Since 2013, Terry was also a caregiver for her aunt, until Shirley passed away at 92 years old this past March. She had needed physical assistance for her daily routines. Over the years Terry had learned the ins and outs of hospital visits, assisted-living and in-home health care. But nothing could have prepared her for the challenges of caregiving during a pandemic.
“I couldn’t imagine what was going to happen,” Terry said. “We had in-home care coming regularly, but when the pandemic began, I knew we couldn’t risk it. I had to stop services.”
It was not a decision made lightly. Terry had always worked to strike a balance between her aunt’s independence and her need for medical care, and Shirley’s long-term care policy with OneAmerica had been a key factor in keeping her at home. If she decided to stop services, it could take time to reactivate the policy.
“No matter what we needed, OneAmerica made it so easy. Both when we first began care and during the pandemic, I was able to focus on helping my aunt, instead of worrying about her long-term care.”
“Long-term care isn’t something you can jump in and out of,” Terry explained. “There’s a waiting period before it begins. Because we had to stop in-home care, my fear was we’d have a long delay before we could get my aunt help again.”
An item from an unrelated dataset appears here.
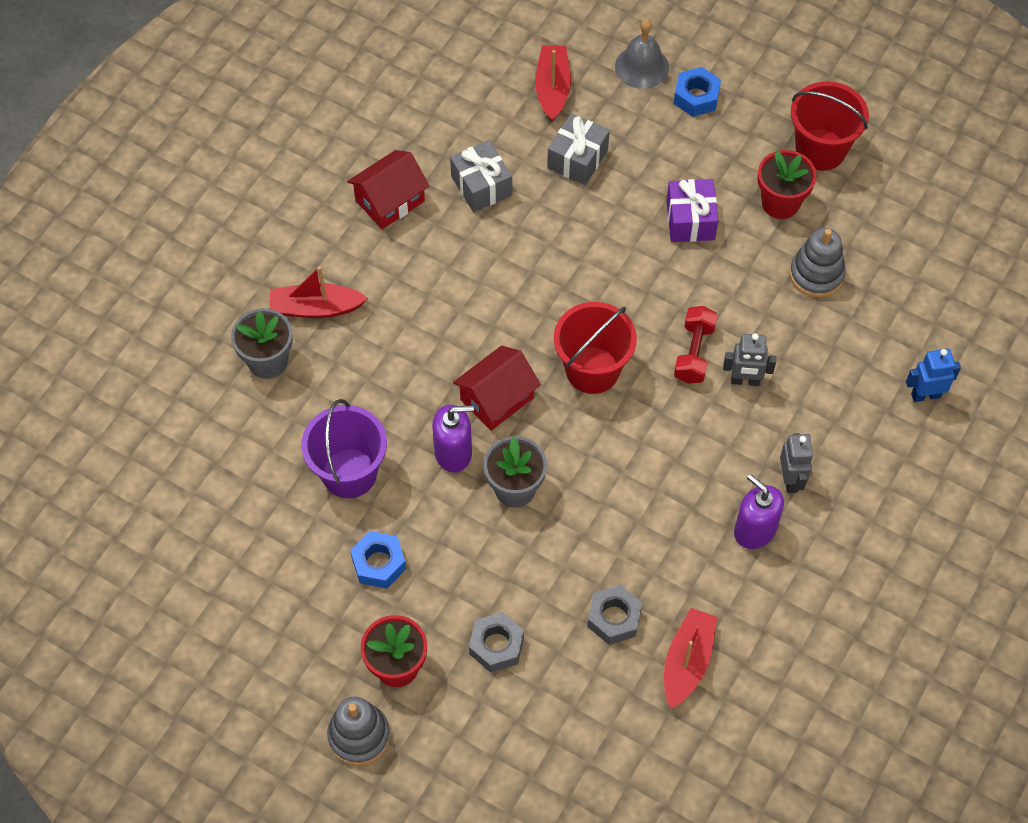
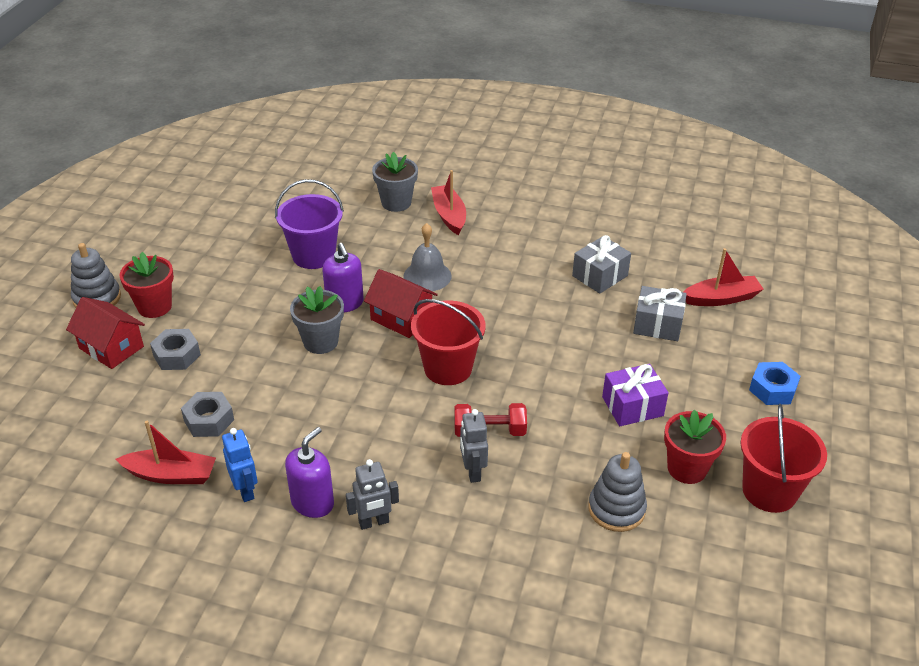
camera: 75 degrees right, 20 degrees down
red house [347,150,430,229] -> red house moved to [66,297,145,369]
blue nut [350,531,406,588] -> none
grey bell [615,19,669,89] -> grey bell moved to [403,223,451,291]
blue robot [906,348,961,402] -> blue robot moved to [222,428,257,502]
For Terry, a delay such as that could have meant paying for in-home care out of pocket. That's because a claimant is typically required to go through a new waiting period as well as a new assessment, in order to resume care.
But continuing care was also a risk. Allowing aides to enter the home at the height of a pandemic meant potentially exposing the household to COVID-19.
Terry didn’t know what to do. Then she called her claims manager at OneAmerica. “That’s when we learned that OneAmerica was offering a grace period because of the pandemic. It allowed us to stop in-home care without having to start the process all over again and cover the expenses ourselves,” Terry explained. “We could still bring in help quickly when we really needed it, and we could stop in-home care when cases would spike. It was such a relief to have that option.”
While the pandemic continued to present challenges, Terry was grateful for the help she received for her aunt.
“No matter what we needed, OneAmerica made it so easy. Both when we first began care and during the pandemic, I was able to focus on helping my aunt, instead of worrying about her long-term care,” Terry said. “OneAmerica really helped us when we needed them, and we were both very grateful for that.”